JOB ::
Exactly the lines from the one with "lèvres. Le Capitaine, marin sans" to the end of the entries should appear in your answer, retyped word for word.

DATA UNDER STUDY ::
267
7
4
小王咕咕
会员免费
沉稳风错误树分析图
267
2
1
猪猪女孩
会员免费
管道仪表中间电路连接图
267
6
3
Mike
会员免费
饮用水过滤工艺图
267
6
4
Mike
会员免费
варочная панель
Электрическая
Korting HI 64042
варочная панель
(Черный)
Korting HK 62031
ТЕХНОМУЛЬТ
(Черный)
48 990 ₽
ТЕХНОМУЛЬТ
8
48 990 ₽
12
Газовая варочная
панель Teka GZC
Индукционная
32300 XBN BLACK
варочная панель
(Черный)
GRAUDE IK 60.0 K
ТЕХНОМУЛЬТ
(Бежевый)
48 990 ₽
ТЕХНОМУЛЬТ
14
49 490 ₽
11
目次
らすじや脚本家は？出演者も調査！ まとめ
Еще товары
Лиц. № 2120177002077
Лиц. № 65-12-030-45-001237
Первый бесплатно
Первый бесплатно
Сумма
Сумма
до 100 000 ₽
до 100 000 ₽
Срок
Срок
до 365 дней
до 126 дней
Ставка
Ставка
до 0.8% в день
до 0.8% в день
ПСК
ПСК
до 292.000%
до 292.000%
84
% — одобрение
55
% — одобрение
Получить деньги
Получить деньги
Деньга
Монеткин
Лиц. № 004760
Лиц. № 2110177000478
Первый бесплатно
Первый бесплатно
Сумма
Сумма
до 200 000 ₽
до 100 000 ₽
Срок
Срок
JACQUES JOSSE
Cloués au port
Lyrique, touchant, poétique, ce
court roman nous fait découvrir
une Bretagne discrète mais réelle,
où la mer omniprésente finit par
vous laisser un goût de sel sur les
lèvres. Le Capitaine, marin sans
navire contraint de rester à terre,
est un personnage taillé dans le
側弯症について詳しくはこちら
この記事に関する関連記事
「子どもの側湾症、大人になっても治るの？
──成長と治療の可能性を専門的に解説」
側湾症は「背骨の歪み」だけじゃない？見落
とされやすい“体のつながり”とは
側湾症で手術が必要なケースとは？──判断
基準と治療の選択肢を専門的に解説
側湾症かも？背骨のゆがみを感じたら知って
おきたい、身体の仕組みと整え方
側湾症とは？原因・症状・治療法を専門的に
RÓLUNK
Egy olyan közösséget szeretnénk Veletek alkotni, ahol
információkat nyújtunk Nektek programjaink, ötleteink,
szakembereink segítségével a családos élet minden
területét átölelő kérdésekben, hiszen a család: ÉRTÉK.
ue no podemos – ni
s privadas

REPLY TO THE EXERCISE ::
lèvres. Le Capitaine, marin sans
navire contraint de rester à terre,
est un personnage taillé dans le
側弯症について詳しくはこちら
この記事に関する関連記事
「子どもの側湾症、大人になっても治るの？
──成長と治療の可能性を専門的に解説」
側湾症は「背骨の歪み」だけじゃない？見落
とされやすい“体のつながり”とは
側湾症で手術が必要なケースとは？──判断
基準と治療の選択肢を専門的に解説
側湾症かも？背骨のゆがみを感じたら知って
おきたい、身体の仕組みと整え方
側湾症とは？原因・症状・治療法を専門的に
RÓLUNK
Egy olyan közösséget szeretnénk Veletek alkotni, ahol
információkat nyújtunk Nektek programjaink, ötleteink,
szakembereink segítségével a családos élet minden
területét átölelő kérdésekben, hiszen a család: ÉRTÉK.
ue no podemos – ni
s privadas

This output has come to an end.